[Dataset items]
- Opening Delimiter -

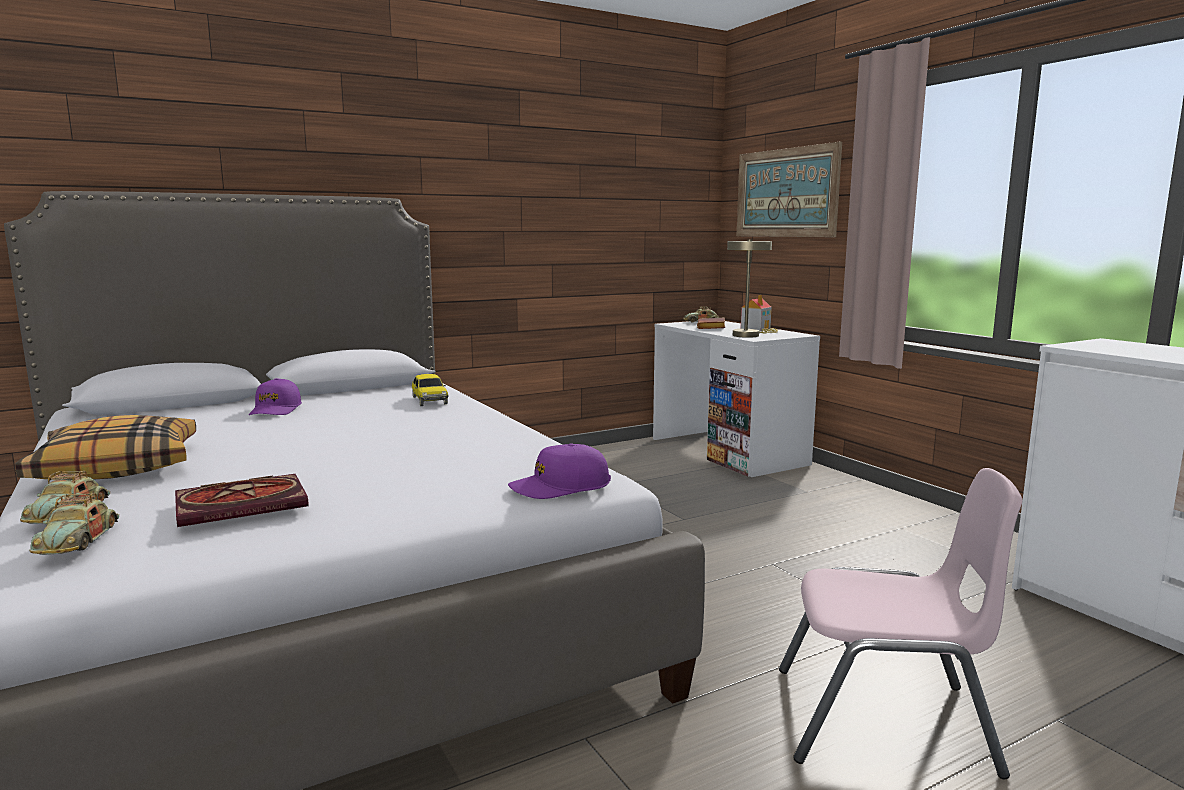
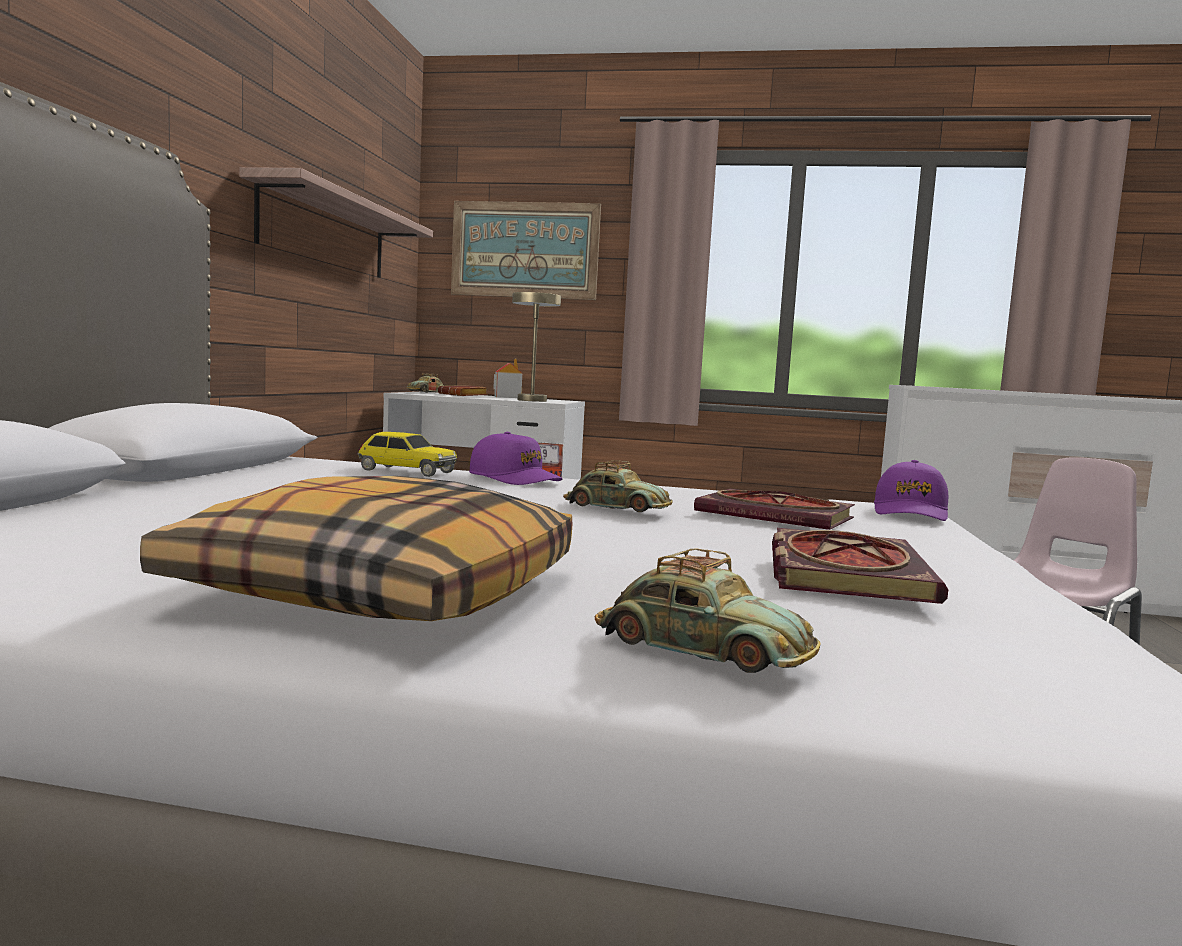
camera: 50 degrees left, 5 degrees down
(78, 540) = (943, 656): toy car -> toy car (616, 508)
(276, 410) = (227, 498): purple cap -> purple cap (514, 479)
(450, 469) = (779, 516): none -> book
(582, 210) = (326, 233): none -> shelf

- Closing Delimiter -

[TASK TO CARRY OUT] Could you please return the entries above exactly, minus the pictures?

[ANSWER]
camera: 50 degrees left, 5 degrees down
(78, 540) = (943, 656): toy car -> toy car (616, 508)
(276, 410) = (227, 498): purple cap -> purple cap (514, 479)
(450, 469) = (779, 516): none -> book
(582, 210) = (326, 233): none -> shelf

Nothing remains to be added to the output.